Jaspistos

Ancient and modern | 31 March 2007

In Competition No. 2487 you were invited to submit a theatrical critic’s response to a production of a modern play in ancient costume.

issue 31 March 2007

In Competition No. 2487 you were invited to submit a theatrical critic’s response to a production of a modern play in ancient costume. There were easy laughs to be had at the expense of ropy chitons and inadequate loincloths and in general you took a harsh line. Most of you set your jaundiced sights on productions of works by just a few (Pinter, Osborne and Coward loomed large). None, though, scaled the scornful heights of Kenneth Tynan’s much-quoted take on Gielgud in modern dress, whom he described as having ‘the general aspect of a tight, smart, walking umbrella’.

A more or less lone chorus of approval came from W.J. Webster, who nets the bonus fiver. The other prizewinners, printed below, get £25 each. I am still unwell and so, for the time being, as of next week, the competitions will be set and judged by a colleague.

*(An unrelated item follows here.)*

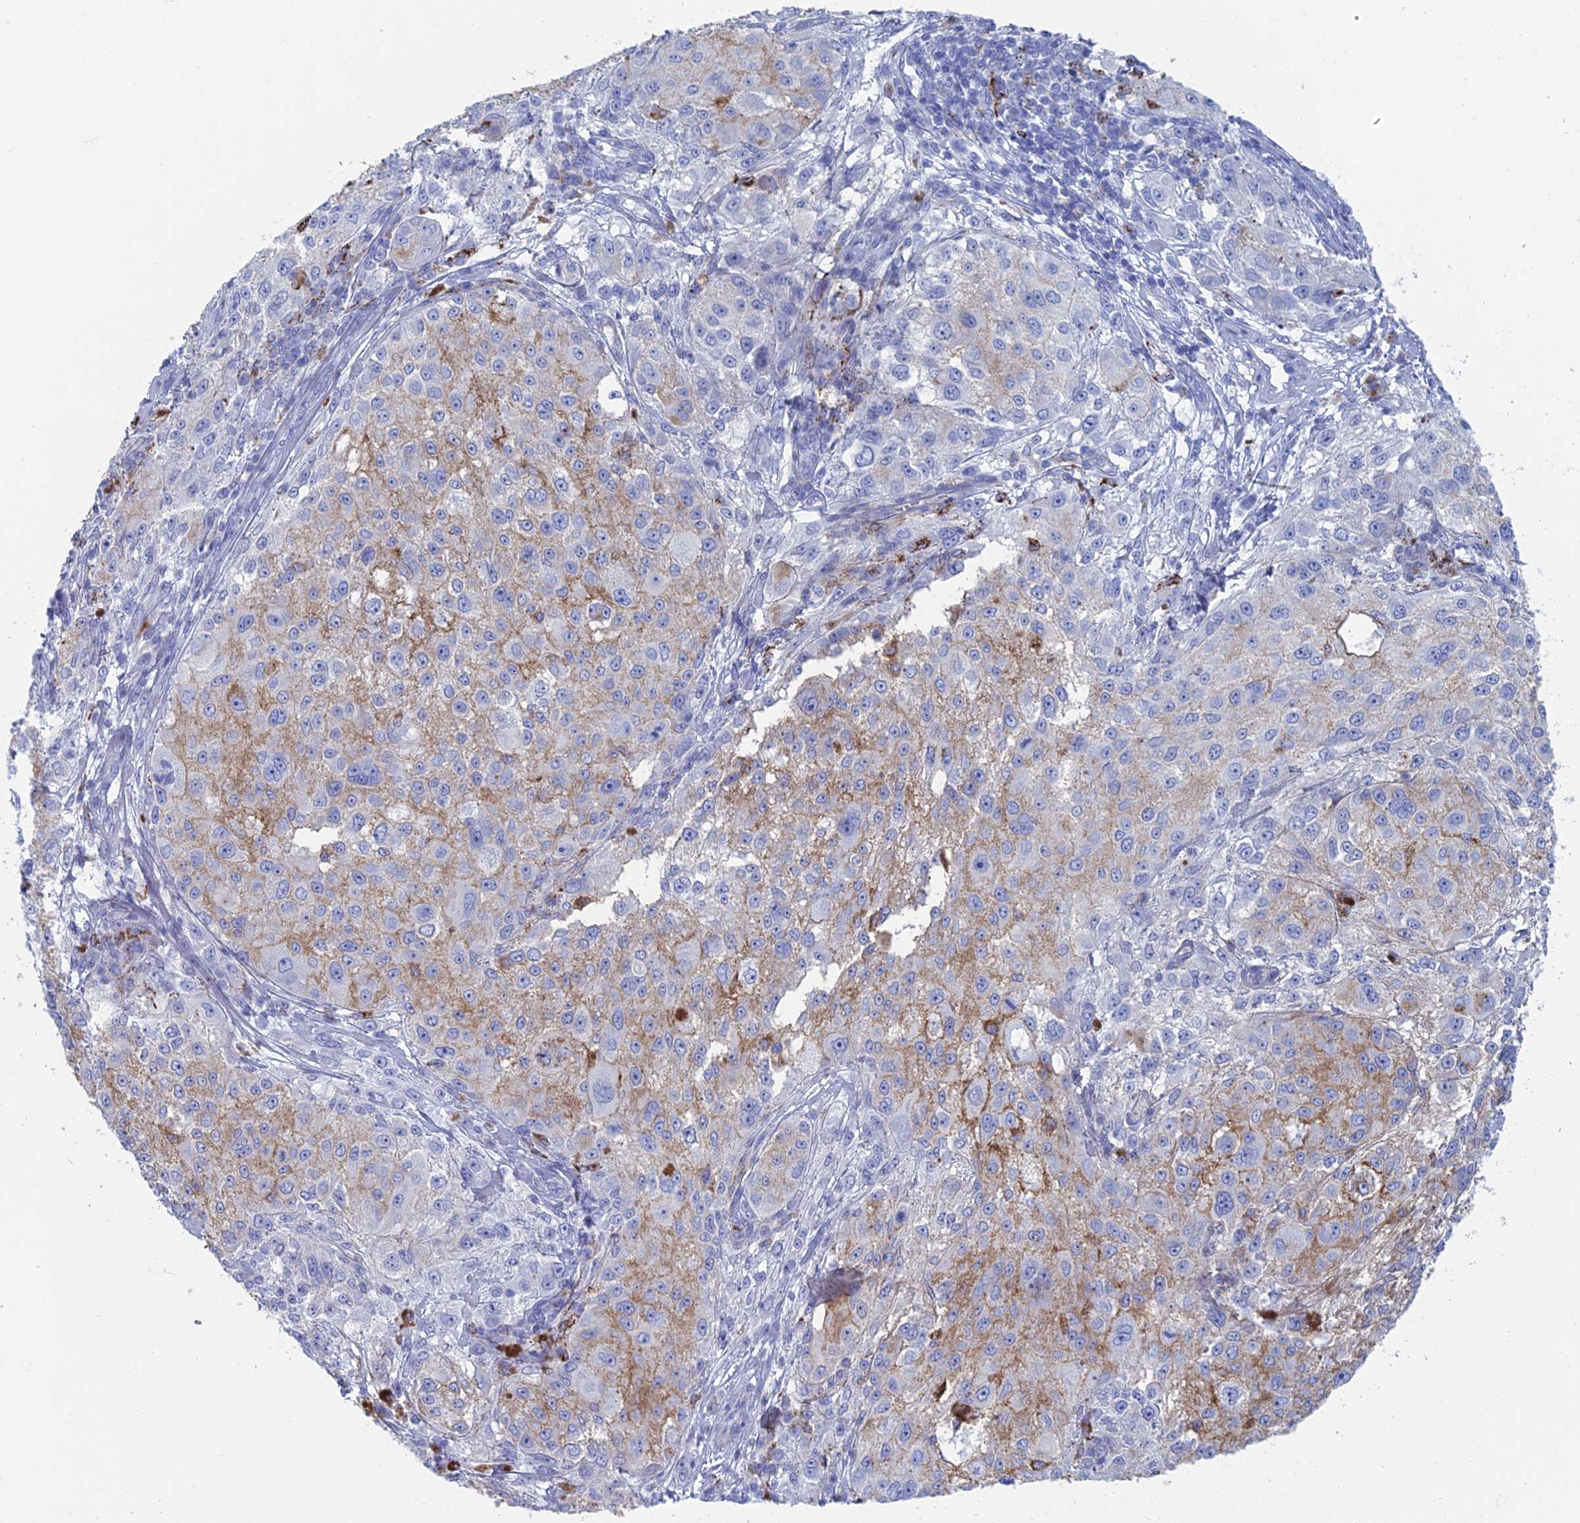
{"staining": {"intensity": "moderate", "quantity": "<25%", "location": "cytoplasmic/membranous"}, "tissue": "melanoma", "cell_type": "Tumor cells", "image_type": "cancer", "snomed": [{"axis": "morphology", "description": "Necrosis, NOS"}, {"axis": "morphology", "description": "Malignant melanoma, NOS"}, {"axis": "topography", "description": "Skin"}], "caption": "Immunohistochemical staining of melanoma exhibits low levels of moderate cytoplasmic/membranous staining in about <25% of tumor cells.", "gene": "ALMS1", "patient": {"sex": "female", "age": 87}}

When the curtain went up to reveal the mouths of two adjoining caves, there was a rustling of programmes as the audience checked that they hadn’t mistakenly booked for Beckett instead of Coward. They hadn’t. This is the notable first production of Private Lives in a prehistoric setting. And by and large, surprisingly, it works. Can one be debonair in a pelt? Tim Trimm is there to show one indubitably can. And brittle in woad? Arabella Mellor is effortlessly so. These are bright young Neolithic things. The 20th-century façade has been stripped away from the aeons-old comedy of human coupling and uncoupling. Even the anachronisms produce a telling resonance. ‘Very flat, Norfolk’ now conjures a picture of a vast, plashy fen. And something plangent is added to the potency of cheap music when it is played on a three-hole pipe. We are ourselves in an exhilaratingly different time and place.
W.J. Webster

Pinter’s enigmatic exploration of vicious grudges and frustrations in family life is given a strangely distorted perspective in Perverse Theatre’s decision to set and dress The Homecoming in ancient Greece.